DATA EXCERPTS:
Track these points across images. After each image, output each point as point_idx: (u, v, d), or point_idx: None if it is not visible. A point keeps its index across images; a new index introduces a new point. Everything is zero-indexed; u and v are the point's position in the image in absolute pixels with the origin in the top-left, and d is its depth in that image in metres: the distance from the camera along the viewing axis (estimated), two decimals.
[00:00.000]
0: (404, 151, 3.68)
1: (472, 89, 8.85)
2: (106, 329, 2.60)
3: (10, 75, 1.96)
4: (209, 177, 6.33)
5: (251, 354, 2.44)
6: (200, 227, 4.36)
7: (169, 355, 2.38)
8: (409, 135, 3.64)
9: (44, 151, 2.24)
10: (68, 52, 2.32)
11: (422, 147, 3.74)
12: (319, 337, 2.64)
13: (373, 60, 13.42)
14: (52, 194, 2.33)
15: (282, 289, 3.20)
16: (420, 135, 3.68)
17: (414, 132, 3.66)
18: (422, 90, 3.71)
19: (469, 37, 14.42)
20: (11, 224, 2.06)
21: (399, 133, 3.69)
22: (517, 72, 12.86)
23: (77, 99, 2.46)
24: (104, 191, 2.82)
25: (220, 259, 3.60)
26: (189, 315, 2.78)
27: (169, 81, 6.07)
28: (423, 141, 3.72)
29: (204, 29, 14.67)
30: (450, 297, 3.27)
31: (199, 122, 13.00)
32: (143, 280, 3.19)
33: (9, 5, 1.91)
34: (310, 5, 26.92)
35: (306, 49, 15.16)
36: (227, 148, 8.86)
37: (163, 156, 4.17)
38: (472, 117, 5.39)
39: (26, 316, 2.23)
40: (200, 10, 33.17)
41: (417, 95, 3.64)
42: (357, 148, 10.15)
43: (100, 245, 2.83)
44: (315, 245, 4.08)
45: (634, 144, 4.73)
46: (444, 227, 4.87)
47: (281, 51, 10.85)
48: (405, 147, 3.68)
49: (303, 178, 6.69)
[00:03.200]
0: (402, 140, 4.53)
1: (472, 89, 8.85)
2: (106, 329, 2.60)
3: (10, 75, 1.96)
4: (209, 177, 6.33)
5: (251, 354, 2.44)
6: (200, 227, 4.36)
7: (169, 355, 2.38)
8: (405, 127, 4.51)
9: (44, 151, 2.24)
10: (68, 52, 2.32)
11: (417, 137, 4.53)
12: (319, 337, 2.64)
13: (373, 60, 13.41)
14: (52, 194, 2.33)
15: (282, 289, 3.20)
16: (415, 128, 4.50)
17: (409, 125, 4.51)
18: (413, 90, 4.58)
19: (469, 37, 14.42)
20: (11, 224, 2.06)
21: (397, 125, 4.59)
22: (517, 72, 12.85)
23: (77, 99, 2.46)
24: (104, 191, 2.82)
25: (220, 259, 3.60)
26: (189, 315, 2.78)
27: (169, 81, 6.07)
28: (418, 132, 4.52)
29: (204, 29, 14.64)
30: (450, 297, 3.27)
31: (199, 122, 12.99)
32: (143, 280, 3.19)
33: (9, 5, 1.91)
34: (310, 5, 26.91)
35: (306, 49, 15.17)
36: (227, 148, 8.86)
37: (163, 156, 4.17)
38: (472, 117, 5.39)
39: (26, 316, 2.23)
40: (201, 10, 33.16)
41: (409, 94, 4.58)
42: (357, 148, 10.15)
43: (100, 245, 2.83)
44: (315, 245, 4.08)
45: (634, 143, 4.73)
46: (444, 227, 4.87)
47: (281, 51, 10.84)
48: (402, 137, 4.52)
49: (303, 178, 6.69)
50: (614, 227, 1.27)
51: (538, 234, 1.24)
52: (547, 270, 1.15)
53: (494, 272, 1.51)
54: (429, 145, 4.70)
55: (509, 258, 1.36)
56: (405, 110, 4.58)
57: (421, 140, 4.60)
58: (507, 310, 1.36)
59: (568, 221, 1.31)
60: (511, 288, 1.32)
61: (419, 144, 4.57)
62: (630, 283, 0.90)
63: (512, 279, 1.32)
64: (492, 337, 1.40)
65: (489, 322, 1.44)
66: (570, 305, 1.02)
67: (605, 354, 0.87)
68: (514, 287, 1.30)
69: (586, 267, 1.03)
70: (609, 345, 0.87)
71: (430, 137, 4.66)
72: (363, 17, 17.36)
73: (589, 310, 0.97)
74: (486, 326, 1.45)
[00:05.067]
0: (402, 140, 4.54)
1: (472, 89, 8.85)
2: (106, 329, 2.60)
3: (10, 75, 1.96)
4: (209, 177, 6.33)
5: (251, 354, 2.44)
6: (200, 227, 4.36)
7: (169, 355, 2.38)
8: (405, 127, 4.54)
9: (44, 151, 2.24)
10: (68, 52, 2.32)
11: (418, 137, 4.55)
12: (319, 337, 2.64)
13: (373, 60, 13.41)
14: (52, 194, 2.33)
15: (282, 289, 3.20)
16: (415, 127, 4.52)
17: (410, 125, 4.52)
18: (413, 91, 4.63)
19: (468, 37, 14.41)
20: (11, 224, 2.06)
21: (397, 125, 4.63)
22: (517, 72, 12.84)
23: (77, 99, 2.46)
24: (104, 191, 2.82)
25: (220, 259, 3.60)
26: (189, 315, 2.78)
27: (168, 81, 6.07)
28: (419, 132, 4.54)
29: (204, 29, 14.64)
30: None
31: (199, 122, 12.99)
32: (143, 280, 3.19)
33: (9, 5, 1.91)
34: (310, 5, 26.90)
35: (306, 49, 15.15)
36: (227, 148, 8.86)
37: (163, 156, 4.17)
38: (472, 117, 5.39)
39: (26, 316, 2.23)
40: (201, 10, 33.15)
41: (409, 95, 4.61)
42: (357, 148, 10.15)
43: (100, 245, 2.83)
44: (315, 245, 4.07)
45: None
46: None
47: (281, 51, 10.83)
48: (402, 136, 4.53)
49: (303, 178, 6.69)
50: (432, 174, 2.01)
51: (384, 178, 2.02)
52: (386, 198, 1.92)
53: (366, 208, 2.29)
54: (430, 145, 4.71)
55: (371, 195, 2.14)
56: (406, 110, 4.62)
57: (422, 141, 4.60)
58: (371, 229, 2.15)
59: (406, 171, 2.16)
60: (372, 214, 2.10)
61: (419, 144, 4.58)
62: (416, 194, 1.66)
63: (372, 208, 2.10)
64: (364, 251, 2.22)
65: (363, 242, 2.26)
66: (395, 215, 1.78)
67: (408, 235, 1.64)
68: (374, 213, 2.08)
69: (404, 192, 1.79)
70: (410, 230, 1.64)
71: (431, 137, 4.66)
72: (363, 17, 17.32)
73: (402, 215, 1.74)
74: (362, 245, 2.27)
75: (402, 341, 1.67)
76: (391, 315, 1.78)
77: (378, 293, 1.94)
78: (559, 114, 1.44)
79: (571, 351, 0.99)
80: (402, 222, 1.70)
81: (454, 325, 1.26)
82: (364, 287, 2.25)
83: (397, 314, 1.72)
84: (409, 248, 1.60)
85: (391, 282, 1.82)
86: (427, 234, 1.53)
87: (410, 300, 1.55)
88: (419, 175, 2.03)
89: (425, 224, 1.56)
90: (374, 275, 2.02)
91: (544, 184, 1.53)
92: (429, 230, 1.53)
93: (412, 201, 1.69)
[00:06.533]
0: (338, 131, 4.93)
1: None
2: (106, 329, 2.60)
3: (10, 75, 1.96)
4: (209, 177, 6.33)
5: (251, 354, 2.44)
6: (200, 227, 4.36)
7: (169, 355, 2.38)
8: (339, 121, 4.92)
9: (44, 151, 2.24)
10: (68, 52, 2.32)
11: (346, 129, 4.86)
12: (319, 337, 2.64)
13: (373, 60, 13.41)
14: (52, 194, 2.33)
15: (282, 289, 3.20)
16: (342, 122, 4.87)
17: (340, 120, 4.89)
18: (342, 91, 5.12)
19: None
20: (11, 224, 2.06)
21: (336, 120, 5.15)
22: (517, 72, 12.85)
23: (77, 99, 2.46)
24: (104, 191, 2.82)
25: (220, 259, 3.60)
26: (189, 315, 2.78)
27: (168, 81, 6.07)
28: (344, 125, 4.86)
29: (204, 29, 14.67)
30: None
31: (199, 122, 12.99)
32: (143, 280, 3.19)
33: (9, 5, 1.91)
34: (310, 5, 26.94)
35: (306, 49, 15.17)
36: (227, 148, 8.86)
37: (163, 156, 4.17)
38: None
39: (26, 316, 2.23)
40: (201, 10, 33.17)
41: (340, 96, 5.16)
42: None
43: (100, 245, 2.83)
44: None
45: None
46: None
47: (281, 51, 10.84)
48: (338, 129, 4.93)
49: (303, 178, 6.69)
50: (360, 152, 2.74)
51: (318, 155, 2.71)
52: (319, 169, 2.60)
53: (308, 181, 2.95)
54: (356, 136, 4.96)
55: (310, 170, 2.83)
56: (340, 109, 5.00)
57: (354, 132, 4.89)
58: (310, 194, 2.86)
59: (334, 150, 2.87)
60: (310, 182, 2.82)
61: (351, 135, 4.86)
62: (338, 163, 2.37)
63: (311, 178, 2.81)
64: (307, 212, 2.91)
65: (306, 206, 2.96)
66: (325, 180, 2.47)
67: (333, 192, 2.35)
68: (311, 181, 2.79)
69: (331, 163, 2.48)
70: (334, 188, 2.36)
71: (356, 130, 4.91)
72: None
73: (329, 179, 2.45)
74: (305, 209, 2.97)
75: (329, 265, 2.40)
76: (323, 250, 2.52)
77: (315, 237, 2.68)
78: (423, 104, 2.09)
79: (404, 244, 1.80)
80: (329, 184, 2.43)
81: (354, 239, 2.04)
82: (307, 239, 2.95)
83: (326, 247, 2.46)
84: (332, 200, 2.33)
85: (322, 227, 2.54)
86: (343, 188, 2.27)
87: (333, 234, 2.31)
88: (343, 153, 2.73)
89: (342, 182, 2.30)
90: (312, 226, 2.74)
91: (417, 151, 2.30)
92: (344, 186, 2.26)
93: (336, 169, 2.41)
* * *
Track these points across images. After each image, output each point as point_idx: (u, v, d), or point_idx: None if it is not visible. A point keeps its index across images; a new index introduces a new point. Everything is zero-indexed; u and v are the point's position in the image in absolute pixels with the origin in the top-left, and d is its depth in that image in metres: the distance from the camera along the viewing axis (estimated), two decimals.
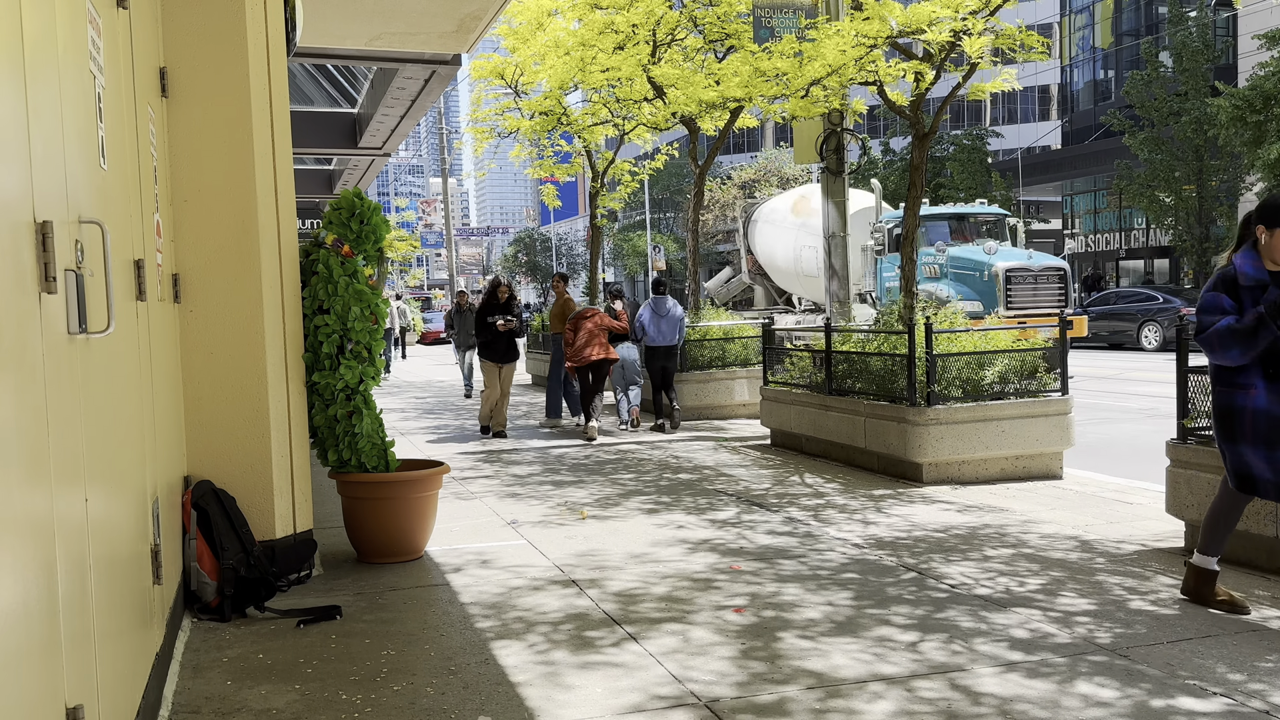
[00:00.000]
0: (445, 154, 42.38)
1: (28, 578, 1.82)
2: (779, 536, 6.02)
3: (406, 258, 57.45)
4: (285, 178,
==
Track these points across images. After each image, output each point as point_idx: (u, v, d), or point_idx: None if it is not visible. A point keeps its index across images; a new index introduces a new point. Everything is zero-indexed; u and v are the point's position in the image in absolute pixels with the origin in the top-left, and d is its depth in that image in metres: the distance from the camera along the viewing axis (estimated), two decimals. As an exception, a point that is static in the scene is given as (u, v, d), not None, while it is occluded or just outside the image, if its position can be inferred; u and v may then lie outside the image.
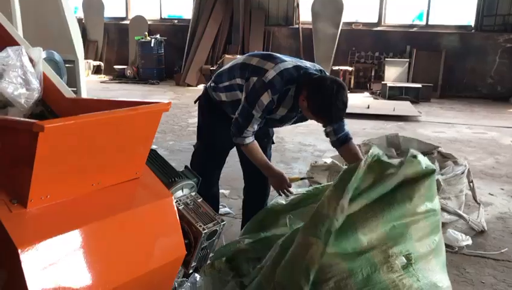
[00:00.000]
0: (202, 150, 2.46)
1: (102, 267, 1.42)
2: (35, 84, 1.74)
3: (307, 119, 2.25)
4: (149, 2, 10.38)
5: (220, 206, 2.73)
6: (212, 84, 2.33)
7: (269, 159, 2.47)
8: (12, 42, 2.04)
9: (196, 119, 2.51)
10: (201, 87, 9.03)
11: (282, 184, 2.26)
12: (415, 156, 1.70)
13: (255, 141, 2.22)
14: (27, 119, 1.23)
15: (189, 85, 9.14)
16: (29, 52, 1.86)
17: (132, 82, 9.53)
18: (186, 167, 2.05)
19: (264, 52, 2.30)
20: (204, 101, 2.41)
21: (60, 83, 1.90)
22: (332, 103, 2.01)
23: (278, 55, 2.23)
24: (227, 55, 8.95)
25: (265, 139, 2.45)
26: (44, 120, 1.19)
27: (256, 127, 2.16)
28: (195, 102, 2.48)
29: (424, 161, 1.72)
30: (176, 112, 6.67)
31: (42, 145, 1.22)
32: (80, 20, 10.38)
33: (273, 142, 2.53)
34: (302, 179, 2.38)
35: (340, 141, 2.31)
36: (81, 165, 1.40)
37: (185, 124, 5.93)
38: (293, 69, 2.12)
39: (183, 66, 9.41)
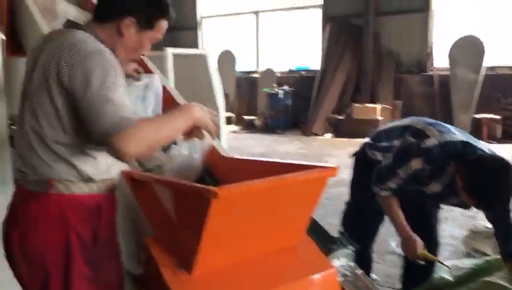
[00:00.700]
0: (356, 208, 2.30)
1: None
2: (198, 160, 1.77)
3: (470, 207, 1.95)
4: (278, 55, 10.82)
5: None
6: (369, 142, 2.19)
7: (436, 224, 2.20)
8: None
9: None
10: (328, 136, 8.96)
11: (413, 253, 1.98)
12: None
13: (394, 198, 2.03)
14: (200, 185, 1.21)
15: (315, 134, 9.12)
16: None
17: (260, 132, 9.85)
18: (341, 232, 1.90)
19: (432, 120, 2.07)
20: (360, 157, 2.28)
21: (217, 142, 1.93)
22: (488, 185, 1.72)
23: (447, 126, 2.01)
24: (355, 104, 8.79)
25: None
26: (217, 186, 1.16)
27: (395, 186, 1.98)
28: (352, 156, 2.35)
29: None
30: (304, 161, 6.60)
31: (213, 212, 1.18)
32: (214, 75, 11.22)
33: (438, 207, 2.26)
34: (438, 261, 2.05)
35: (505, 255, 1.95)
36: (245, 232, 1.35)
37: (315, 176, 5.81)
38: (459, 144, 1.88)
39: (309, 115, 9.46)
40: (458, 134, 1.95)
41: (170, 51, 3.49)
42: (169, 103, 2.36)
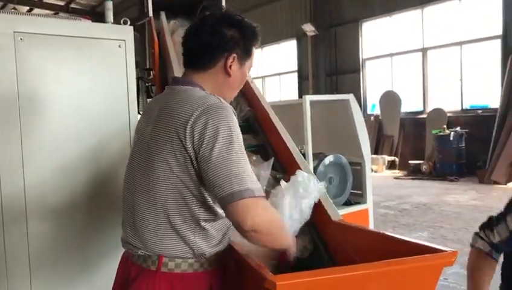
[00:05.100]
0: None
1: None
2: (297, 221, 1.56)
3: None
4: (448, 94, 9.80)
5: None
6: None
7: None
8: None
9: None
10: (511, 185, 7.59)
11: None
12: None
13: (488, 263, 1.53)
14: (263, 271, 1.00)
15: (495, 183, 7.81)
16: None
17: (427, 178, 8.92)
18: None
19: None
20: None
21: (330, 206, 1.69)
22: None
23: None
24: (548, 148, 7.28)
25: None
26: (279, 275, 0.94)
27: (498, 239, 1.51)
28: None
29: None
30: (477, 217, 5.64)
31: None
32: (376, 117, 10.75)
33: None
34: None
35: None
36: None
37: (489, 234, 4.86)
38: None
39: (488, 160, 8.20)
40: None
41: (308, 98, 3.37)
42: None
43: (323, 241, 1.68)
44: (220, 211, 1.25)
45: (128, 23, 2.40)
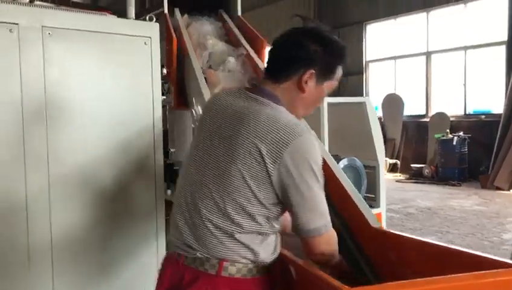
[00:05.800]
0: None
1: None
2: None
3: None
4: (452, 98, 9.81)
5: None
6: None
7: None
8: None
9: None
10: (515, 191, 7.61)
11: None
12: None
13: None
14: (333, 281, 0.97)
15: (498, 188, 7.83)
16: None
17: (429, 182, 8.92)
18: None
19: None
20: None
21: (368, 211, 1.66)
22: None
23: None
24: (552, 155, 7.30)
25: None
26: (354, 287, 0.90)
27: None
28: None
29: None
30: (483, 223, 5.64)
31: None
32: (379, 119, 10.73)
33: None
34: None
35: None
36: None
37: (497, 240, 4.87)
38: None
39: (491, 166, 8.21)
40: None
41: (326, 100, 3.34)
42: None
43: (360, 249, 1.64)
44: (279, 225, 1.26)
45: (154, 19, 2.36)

WHAT IS EXPECTED: What you give back must be the stretch above, starting at the line with "0: (202, 150, 2.46)" and ending at the line with "22: (332, 103, 2.01)", copied exactly.

EXERCISE OUTPUT:
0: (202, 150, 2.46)
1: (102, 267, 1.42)
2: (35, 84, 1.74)
3: (307, 119, 2.25)
4: (149, 2, 10.38)
5: (220, 206, 2.73)
6: (212, 84, 2.33)
7: (269, 159, 2.47)
8: (12, 42, 2.04)
9: (196, 119, 2.51)
10: (201, 87, 9.03)
11: (282, 184, 2.26)
12: (415, 156, 1.70)
13: (255, 141, 2.22)
14: (27, 119, 1.23)
15: (189, 85, 9.14)
16: (29, 52, 1.86)
17: (132, 82, 9.53)
18: (186, 167, 2.05)
19: (264, 52, 2.30)
20: (204, 101, 2.41)
21: (60, 83, 1.90)
22: (332, 103, 2.01)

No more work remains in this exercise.